Herzog: mythe, museum, landschap

Retrospectieve tentoonstellingen zijn doorgaans lofzangen in de museumruimte. Dat geldt ook voor de expo over Werner Herzog in het Amsterdamse Eye Filmmuseum. Al zijn er kritische noten. Die het controversiële karakter van de veelzijdige cineast bevestigen.

19.07.2023 | Bjorn Gabriels

Landschap is overal, schreven we een jaar geleden in het vierde nummer van Fantômas. Voor een artikel daaruit beeldde Dana Linssen zich in blootsvoets door Australisch zand te lopen bij de tentoonstelling van het Karrabing Film Collective in het Eye Filmmuseum in Amsterdam. Al bekeek ze het werk van het inheemse filmcollectief met de schoenen aan en als bijna-tegenvoeter een halve aardbol verwijderd. Een nieuwe zomerexpo een jaar later doet opnieuw de vraag stellen hoe gefilmde landschappen de museumruimte binnenkomen, bewonen en weer verlaten.

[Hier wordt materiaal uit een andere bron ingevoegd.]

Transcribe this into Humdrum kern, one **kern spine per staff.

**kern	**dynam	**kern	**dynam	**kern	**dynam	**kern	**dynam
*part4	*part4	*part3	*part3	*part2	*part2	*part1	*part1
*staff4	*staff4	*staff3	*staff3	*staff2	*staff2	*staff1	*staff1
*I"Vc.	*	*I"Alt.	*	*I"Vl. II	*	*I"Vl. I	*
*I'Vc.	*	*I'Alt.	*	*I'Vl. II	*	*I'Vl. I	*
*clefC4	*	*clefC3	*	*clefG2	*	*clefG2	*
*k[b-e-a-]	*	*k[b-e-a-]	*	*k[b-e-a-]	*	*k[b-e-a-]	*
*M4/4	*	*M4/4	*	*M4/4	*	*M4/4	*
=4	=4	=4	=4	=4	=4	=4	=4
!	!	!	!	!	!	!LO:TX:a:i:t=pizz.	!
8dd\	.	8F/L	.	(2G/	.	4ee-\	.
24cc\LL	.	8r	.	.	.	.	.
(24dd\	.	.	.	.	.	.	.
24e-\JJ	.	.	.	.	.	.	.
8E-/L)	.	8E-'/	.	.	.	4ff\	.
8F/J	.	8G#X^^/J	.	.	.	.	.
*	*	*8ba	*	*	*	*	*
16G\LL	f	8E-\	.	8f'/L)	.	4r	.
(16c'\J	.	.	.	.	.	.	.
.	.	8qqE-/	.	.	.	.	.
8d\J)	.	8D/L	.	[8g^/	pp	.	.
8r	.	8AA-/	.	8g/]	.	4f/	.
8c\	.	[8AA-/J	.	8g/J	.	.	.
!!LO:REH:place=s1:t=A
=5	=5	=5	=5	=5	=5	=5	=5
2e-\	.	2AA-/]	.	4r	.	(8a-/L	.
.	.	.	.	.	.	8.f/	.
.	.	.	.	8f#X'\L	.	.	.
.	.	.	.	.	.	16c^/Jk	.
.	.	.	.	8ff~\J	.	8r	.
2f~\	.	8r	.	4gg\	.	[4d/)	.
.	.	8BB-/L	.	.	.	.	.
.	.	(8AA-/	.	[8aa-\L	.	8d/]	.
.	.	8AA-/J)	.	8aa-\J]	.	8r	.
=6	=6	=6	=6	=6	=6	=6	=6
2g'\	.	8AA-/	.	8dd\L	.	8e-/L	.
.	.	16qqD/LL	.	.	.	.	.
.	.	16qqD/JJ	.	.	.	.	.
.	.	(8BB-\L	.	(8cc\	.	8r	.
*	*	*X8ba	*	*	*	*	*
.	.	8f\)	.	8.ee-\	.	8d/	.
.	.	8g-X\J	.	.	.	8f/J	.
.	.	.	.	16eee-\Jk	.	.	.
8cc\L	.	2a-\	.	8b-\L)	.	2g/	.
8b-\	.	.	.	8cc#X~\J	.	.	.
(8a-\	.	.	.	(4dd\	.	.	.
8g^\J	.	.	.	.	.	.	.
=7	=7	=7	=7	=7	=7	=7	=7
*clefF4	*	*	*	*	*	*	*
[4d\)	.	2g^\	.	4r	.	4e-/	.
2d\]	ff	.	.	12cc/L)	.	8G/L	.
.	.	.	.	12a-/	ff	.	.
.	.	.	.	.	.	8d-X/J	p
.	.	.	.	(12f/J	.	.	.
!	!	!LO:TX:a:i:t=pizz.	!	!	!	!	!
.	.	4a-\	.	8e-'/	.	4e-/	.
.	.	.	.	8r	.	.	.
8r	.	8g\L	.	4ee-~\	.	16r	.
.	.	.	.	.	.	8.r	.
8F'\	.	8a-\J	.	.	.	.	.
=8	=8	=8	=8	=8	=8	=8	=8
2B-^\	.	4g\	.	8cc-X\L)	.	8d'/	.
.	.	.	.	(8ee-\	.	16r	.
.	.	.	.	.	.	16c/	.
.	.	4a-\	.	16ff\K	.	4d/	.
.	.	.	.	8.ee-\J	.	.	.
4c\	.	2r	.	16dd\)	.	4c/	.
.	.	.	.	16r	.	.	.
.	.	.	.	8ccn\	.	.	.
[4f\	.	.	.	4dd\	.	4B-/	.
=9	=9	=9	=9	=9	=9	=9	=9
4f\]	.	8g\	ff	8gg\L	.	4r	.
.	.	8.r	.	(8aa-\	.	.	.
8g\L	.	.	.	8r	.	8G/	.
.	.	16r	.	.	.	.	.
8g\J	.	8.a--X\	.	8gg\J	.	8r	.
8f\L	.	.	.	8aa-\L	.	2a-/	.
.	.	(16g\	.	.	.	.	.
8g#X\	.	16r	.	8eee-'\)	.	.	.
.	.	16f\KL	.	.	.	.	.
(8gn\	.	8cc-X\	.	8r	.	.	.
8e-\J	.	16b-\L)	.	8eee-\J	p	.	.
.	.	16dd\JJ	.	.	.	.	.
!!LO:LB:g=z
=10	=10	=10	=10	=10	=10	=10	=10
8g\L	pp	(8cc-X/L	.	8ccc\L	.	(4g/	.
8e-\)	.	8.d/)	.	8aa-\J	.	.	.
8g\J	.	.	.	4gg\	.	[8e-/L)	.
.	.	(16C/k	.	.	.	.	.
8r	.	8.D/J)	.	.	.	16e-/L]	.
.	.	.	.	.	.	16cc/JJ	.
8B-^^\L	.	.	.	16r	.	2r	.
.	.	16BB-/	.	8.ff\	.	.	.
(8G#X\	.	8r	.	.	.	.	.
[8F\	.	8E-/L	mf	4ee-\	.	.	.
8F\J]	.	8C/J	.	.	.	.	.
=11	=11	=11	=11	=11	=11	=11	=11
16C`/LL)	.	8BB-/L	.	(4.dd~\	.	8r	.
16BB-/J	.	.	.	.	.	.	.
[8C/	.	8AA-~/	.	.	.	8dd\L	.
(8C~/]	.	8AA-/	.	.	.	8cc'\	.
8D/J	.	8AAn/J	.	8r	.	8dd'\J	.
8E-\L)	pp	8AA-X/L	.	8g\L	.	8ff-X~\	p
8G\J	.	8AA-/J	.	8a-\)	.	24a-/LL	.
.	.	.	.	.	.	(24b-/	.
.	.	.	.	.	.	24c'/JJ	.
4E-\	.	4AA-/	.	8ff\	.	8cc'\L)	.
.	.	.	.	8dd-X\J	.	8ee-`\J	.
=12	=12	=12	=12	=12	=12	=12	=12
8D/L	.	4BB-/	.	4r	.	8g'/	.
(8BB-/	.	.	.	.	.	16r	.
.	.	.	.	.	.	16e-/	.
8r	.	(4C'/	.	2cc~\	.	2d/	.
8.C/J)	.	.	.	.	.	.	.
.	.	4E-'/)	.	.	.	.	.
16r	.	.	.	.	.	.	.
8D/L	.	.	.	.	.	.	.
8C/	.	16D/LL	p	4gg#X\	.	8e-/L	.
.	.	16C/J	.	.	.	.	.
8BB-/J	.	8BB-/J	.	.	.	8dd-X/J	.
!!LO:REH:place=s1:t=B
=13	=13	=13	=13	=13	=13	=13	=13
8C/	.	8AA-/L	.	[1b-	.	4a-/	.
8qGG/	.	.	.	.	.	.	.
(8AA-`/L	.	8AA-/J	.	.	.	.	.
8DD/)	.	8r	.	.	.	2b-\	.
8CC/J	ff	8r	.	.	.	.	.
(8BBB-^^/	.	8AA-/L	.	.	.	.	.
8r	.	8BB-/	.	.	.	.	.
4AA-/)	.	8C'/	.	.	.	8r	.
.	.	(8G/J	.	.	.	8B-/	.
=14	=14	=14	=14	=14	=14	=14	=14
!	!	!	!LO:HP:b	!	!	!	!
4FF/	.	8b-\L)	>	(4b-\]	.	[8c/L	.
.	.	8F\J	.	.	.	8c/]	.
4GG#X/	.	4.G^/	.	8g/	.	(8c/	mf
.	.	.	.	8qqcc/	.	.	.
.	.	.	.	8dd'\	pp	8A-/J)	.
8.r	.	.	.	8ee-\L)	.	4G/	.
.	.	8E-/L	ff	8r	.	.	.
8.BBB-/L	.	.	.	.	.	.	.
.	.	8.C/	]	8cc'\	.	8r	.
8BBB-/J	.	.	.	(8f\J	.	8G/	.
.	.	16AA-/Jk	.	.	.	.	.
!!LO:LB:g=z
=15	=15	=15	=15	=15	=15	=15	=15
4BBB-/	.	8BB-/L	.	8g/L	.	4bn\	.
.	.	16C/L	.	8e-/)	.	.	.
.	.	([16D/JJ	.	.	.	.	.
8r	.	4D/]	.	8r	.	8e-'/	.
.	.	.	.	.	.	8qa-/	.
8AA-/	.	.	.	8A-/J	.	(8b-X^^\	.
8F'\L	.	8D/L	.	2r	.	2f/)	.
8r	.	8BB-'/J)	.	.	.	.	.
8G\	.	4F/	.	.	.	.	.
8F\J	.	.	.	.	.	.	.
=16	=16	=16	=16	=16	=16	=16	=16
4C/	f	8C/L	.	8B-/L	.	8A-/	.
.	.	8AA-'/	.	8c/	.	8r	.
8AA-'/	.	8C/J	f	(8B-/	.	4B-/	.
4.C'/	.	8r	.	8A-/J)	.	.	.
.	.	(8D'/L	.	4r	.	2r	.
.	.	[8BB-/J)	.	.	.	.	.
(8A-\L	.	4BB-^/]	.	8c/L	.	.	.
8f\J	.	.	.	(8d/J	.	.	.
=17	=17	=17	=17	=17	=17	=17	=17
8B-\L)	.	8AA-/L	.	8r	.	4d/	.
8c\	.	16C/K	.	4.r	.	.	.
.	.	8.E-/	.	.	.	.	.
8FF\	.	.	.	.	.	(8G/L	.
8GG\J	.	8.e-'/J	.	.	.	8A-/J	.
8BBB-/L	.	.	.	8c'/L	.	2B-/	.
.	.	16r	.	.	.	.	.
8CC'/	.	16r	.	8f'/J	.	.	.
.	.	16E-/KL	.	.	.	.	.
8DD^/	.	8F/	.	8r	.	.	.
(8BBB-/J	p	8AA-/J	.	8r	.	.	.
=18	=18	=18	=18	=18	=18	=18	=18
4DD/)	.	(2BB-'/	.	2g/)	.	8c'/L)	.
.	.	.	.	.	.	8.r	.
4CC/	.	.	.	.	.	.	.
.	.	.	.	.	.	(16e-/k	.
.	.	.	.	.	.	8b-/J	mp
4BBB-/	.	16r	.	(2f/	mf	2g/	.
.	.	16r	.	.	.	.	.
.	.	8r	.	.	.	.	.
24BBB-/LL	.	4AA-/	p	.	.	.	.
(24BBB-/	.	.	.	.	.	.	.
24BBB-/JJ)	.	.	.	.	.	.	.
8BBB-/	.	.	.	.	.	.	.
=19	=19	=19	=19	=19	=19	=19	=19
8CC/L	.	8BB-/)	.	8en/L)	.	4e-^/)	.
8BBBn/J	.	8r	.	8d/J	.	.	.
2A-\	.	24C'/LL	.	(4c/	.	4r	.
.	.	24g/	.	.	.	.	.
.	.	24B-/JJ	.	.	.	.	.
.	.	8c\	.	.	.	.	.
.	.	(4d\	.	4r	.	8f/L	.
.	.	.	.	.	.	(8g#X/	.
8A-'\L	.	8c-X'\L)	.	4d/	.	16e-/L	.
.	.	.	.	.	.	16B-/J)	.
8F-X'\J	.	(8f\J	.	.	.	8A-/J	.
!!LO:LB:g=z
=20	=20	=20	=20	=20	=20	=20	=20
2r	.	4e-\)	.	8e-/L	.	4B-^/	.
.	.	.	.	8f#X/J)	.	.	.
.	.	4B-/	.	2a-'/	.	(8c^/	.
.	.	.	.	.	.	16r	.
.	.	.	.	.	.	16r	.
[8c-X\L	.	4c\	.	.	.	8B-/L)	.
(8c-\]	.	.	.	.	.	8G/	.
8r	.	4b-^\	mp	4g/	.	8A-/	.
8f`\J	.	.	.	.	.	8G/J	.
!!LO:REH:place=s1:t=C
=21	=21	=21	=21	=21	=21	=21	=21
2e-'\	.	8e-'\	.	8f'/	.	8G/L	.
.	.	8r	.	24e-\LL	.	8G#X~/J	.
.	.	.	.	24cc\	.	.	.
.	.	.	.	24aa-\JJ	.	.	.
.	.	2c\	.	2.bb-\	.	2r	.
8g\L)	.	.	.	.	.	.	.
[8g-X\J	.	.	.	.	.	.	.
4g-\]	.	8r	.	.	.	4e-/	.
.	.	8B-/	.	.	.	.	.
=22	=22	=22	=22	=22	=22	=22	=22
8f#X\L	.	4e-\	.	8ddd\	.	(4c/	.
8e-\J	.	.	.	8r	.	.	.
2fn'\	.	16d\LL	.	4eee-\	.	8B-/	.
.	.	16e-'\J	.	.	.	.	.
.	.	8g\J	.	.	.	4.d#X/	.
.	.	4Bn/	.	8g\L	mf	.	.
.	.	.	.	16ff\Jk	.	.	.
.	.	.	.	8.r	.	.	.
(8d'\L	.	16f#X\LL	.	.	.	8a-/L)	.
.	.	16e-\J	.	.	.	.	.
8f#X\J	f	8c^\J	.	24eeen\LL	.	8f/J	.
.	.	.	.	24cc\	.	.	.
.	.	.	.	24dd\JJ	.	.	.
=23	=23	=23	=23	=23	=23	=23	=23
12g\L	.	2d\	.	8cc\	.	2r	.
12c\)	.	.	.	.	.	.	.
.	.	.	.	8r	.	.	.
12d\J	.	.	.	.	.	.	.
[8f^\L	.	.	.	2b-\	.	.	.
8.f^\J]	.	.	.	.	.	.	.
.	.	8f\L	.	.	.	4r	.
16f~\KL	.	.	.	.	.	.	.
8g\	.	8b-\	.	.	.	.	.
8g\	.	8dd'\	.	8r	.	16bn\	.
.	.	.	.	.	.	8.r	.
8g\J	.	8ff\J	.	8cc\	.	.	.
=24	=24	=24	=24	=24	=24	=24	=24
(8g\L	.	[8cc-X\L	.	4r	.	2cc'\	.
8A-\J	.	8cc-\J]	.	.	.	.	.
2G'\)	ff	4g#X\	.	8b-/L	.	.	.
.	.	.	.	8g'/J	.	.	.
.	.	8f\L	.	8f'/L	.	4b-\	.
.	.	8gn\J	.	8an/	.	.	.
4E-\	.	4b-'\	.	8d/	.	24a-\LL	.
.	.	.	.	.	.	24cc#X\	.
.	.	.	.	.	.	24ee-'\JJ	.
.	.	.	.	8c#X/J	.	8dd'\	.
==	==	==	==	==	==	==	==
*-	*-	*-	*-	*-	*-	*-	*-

Landschappen lijken wel een rode draad door de tentoonstellingen in Eye. ‘Trembling Landscapes’ droeg die focus direct in de titel, terwijl Béla Tarr in zijn retrospectieve expo delen van de tentoonstellingsplek omvormde tot plaatsen die hij ook filmde: een rustieke, minimalistische woonkamer en – als binnenkomer in de tentoonstelling – een met prikkeldraad bezette corridor als van een vluchtelingenkamp. Bij Fiona Tan en het Karrabing Film Collective waren landschappen koloniaal beladen; bij Saodat Ismailova, Guido van der Werve en Andrej Tarkovski ademden natuurlijke landschappen mystieke kwaliteiten. Steeds waren de projecties monumentaal; grootse indrukken die zowel de ruimtelijke (re)presentaties als hun makers op een piëdestal hijsen. Met als uitzondering onder meer de collectieve benadering van Karrabing en Chantal Akermans installatie D’Est, au bord de la fiction (1995), waarin haar opnamen van gezichten in post-Sovjetstraten van het Oostblok te zien waren op kleine televisieschermen.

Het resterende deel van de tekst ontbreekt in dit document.